It’s only in the last decade that font designers stoped to care about low-dpi screens. Same for UI designers. It all started when those designers started to work on Retina screens.

It would be ok if the vast majority of screens were high dpi. But they are not. It’s not a question of being broke or not.

Affordable high-dpi screens are pretty much a recent thing. It keeps being rare (and expensive) on every laptop that isn’t a Mac.

Most companies bought hundreds of 1920*1080 screens in the last decade and they have no real incentive to throw them out of the window neither they feel the need to go 4K even when they buy new screens.

Good hi-dpi+multiscreen support on windows is no more recent than Windows 10 1703. On Linux it’s still garbage.

Millions of people are stuck working with low-dpi screens. It’s not like you have that much power over your employer to ask for a better screen without him changing the whole fleet because all your coworkers now wants one.

So I agree with you. In an ideal world, low-dpi should be something from the past. But it isn’t. And in our real world, the real shame is that designers (including font designers) stopped caring for the vast majority of people who don’t use a hi-dpi screen to work.

> It’s only in the last decade that font designers stoped to care about low-dpi screens. Same for UI designers. It all started when those designers started to work on Retina screens.

A good designer would think about how his creation will be used in the Real World IMHO.

  • You are right. And those good designers, they exist. I know some of them. And I think they are pretty rare.

    I'm not criticizing the people themselves but what we expect from them. Most companies will hire their designers looking at some portfolio that the recruiter barely liked. You'd better have colorful big margin mockups to show on your Retina screen rather than showing that you truly care about the fact that your end users are forced to use garbage screens with blur everywhere because they are still using VGA connectors.
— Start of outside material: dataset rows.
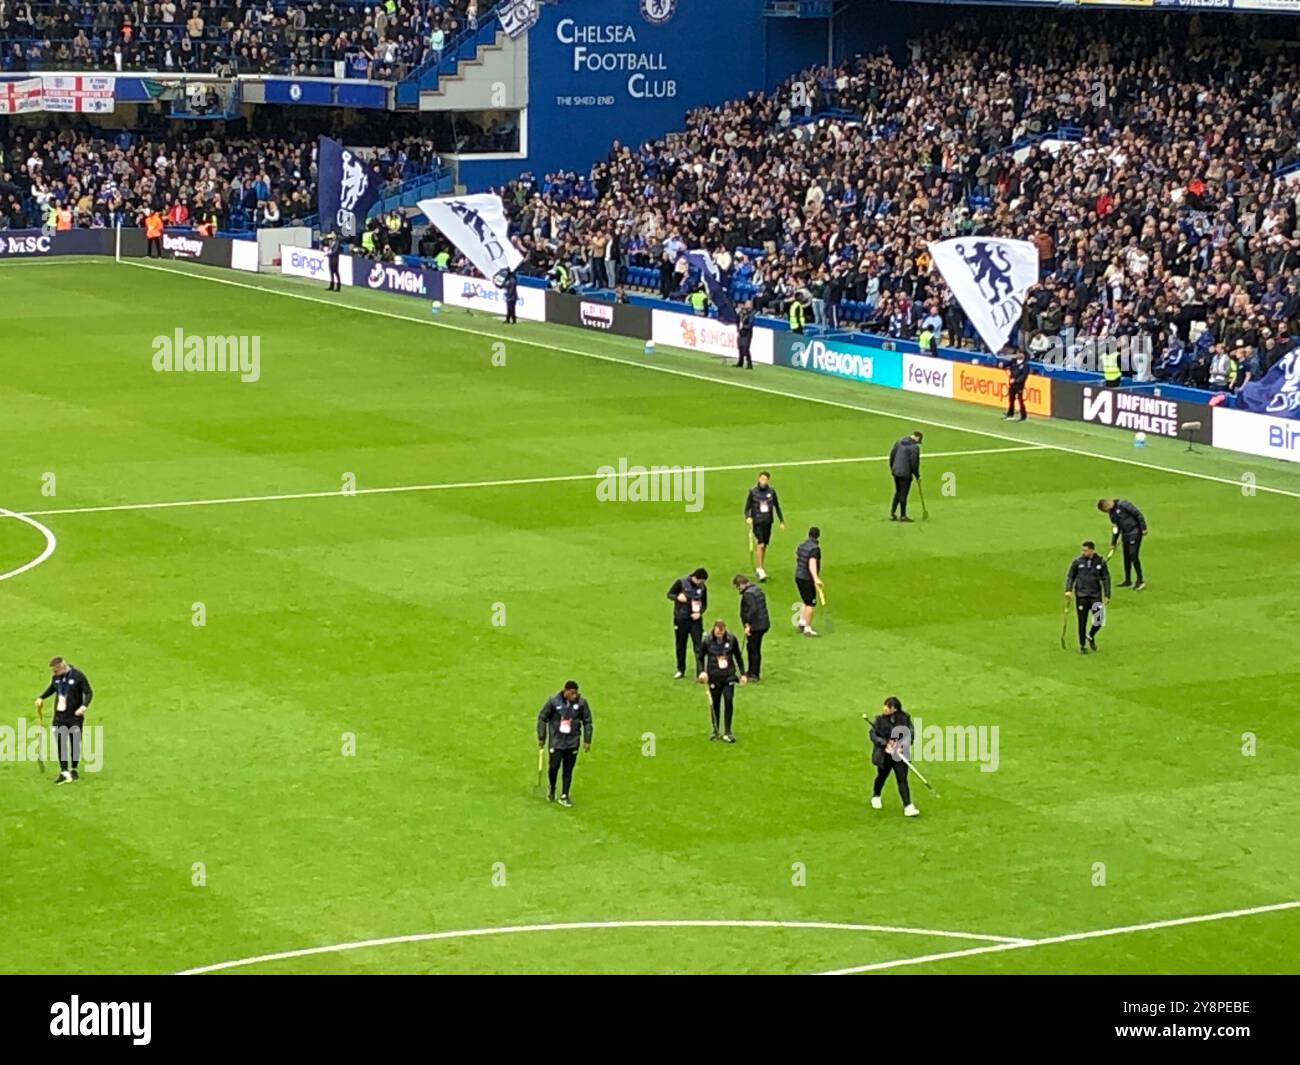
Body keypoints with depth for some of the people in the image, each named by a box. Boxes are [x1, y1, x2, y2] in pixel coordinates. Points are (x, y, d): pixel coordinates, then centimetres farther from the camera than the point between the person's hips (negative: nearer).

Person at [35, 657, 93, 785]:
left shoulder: (78, 676, -11)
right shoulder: (55, 677, 4)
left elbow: (89, 692, -8)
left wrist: (84, 706, -22)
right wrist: (41, 698, 10)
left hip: (75, 716, -4)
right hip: (59, 716, 4)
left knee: (75, 743, 5)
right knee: (60, 744, -2)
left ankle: (73, 770, 22)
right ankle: (64, 772, 1)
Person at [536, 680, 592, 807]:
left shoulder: (581, 703, -6)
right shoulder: (553, 702, -10)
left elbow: (587, 721, 5)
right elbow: (542, 718, 0)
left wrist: (587, 740, 4)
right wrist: (541, 737, 2)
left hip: (572, 742, 1)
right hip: (556, 741, -1)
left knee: (568, 770, 3)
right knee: (554, 766, -5)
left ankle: (564, 796, 13)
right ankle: (552, 789, 23)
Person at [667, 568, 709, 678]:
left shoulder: (703, 587, 1)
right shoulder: (681, 582, -6)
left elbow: (705, 604, 11)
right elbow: (669, 594, 2)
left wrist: (700, 613, -9)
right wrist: (677, 597, -19)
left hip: (695, 620, 1)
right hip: (681, 619, -1)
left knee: (698, 646, -7)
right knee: (681, 646, 9)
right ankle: (680, 670, 22)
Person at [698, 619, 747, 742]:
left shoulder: (731, 639, -5)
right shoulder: (706, 641, -9)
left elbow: (738, 657, 7)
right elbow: (699, 657, 4)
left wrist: (743, 673, 9)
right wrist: (702, 671, -11)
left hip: (729, 676, 0)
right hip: (714, 678, 0)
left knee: (728, 701, -11)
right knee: (715, 704, 7)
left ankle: (727, 732, -2)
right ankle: (715, 730, 26)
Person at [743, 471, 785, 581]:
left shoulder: (771, 492, 3)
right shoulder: (753, 492, -5)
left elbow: (777, 507, 13)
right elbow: (747, 507, -1)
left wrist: (782, 521, 13)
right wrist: (748, 517, -20)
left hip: (768, 522, 4)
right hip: (757, 522, -4)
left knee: (764, 546, 9)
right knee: (760, 545, -15)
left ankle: (759, 569, 21)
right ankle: (759, 570, -12)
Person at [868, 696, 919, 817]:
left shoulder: (904, 718, -9)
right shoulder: (880, 719, -10)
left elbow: (910, 735, -4)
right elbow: (873, 734, -9)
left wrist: (903, 746, -20)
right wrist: (885, 743, -22)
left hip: (899, 755, -1)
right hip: (884, 755, 1)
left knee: (902, 779, -7)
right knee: (882, 776, 20)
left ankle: (908, 807, -9)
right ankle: (875, 797, 48)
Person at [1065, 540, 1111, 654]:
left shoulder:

    I'll pass on the fact that everyone seems to agree that any single app will be used in fullscreen and that it's ok to expect enormous visual real estate. Even task management software like Jira or Todoist just never had the realization that allowing their window and the contained information to be presented in a compact way should be a basic feature.
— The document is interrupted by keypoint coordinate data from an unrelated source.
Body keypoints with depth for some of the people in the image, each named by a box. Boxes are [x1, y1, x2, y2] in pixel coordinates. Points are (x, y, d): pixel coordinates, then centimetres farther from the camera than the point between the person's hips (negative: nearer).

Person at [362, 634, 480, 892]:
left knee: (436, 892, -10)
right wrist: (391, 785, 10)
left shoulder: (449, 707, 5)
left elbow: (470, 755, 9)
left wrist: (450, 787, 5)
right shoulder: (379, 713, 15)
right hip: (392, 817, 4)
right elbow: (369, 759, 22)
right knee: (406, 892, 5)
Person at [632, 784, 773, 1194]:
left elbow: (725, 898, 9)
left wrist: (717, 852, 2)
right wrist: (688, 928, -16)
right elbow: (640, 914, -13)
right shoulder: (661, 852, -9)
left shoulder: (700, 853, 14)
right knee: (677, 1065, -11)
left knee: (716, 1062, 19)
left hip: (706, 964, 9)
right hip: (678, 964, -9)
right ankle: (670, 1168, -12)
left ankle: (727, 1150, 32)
    Just for fun I tried to run Todoist on a 1440x900 resolution (which, sadly, is pretty common for non technical workers). In full screen, you cannot see more than 12 single line tasks. 12 ! On the same screen i can display a 16*39 spreadsheet at 100% zoom. Why do a modern software artificially limit you to 12 units of information and everybody looks do be fine with it ?

    And if you want to resize the app for it to be tinier, you are limited to a minimal size that is barely 1/3 of the screen that shows you 7,5 tasks.

    I'm not complaining about Todoist especially. If I have it installed it's for good reasons. But it's the same with barely any modern software : you'll struggle to use it if you don't happen to have the same screen as the designers.

    And the designers almost always acts like the software they are working on is anyway at the center of your workflow and that it gives them the "right" to use all of your screen real estate when in fact this is super rare : I don't do my work with Todoist or Jira, they are just here to help me quickly get some information. The only software that deserves all of my pixels is the one I'm actually doing my work with (for me it's my IDE but it could be Photoshop, or Excel, or any production app ...).

    So, I'll correct myself : when I say "designers don't care", i would rather say "companies don't care". What is important is that the product is visually appealing enough to ease the work of the sales department.